C’est peu dire que les deux tempêtes qui ont traversé l’Hexagone en décembre1999 ont provoqué une catastrophe économique dans la filière du bois: les seules forêts publiques (le tiers des forêts françaises) ont eu 130millions d’arbres cassés ou couchés. Si on les mettait bout à bout, cela ferait trois fois la distance Terre/Lune! Il en a résulté 44millions de mètres cubes de chablis, et un engorgement du marché sans précédent. Avec des conséquences irrémédiables pour bon nombre d’exploitants.
Mais s’agissait-il pour autant d’une catastrophe écologique? Rien n’est moins sûr. Les événements catastrophiques font partie du fonctionnement normal des écosystèmes. La nature a toujours connu des incendies, des sécheresses, des inondations ou des tempêtes, même si on peut discuter de leur fréquence et de leur intensité. (D’ailleurs les épisodes de 1999 ne prouvent pas que nous soyons entrés dans une ère de cataclysmes, comme certains l’ont annoncé.)

Les insectes d’abord

En réalité, non seulement les écosystèmes se remettent de ces événements exceptionnels, mais ils savent les mettre à profit pour se diversifier et se régénérer. Ainsi, même si une majorité d’arbres sains ont été arrachés par les vents, on sait que les peuplements vieillissants, trop serrés ou faits d’espèces mal adaptées au terrain ont payé le plus lourd tribut.
Surtout, l’ouverture de grandes trouées dans le couvert forestier – que les arbres morts soient retirés ou restent sur place – a une conséquence majeure: l’arrivée au sol d’une bien plus grande quantité de chaleur et de lumière. Ceci provoque une dégradation accélérée des substances organiques, et donc un enrichissement rapide de la fertilité du sol. Les plantes herbacées profitent aussitôt de ces bonnes conditions pour se lancer dans une croissance échevelée, ainsi que divers arbustes, notamment les porteurs de baies comme les myrtilles. Une quantité de nourriture très importante devient donc disponible au sol, provoquant la prolifération de nombreux animaux.

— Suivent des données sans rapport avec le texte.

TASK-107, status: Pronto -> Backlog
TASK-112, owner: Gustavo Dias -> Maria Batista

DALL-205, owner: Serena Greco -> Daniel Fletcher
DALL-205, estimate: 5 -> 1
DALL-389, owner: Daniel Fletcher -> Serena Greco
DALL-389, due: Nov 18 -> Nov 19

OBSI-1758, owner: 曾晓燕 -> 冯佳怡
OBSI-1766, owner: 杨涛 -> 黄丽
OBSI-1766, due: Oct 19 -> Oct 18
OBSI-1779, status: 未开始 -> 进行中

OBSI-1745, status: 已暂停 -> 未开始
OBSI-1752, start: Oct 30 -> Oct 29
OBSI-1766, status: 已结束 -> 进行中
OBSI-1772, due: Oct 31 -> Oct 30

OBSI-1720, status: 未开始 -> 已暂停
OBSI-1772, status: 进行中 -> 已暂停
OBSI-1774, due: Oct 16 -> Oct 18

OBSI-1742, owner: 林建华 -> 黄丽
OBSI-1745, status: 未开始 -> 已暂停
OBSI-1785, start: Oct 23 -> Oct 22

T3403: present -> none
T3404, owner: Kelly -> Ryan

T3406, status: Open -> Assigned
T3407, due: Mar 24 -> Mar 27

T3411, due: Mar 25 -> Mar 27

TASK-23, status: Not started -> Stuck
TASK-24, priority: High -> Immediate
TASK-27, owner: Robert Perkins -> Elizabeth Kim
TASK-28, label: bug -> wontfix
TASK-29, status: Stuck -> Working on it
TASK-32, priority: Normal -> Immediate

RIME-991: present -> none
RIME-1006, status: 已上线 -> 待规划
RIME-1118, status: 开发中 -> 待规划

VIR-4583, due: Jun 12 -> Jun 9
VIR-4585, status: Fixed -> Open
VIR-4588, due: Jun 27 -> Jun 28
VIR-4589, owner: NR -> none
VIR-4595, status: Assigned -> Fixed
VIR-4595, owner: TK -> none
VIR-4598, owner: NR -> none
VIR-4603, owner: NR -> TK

Les insectes sont évidemment les premiers et les plus nombreux à profiter de la situation nouvelle. A la suite d’une tempête qui dévasta les forêts suisses il y a une décennie, les scientifiques ont constaté une augmentation de 60% du nombre d’espèces d’arthropodes présentes. Ils ont même dénombré, sur une seule parcelle, 170 variétés différentes de papillons! Ceci s’explique aussi par le fait que les bois morts offrent une multitude d’abris à ces animaux, et hélas pour les forestiers pas mal de nourriture, puisque diverses espèces dites xylophages se nourrissent des bois tombés.
Ces proliférations d’invertébrés favorisent naturellement leurs prédateurs: les oiseaux, bien sûr, mais aussi beaucoup d’amphibiens, de reptiles et de micromammifères (de type musaraigne) qui en profitent pour pulluler à leur tour. Et on sait que ceux-ci constituent le garde-manger d’animaux plus gros, renards, rapaces nocturnes et autres carnivores… Enfin, ajoutons que les trouées permettent aussi aux chevreuils, cerfs, sangliers et éventuellement chamois de se nourrir plus facilement – parfois, hélas, au prix d’importants dégâts aux plantations.
Bref, et tous les usagers de la forêt l’ont constaté, les densités d’animaux et la variété des espèces ont considérablement augmenté suite à la tempête, notamment dans les zones où les parcelles intactes coexistent avec des secteurs détruits. Une pensée que les nombreux exploitants encore en proie à de terribles difficultés risquent hélas de ne pas trouver très consolante.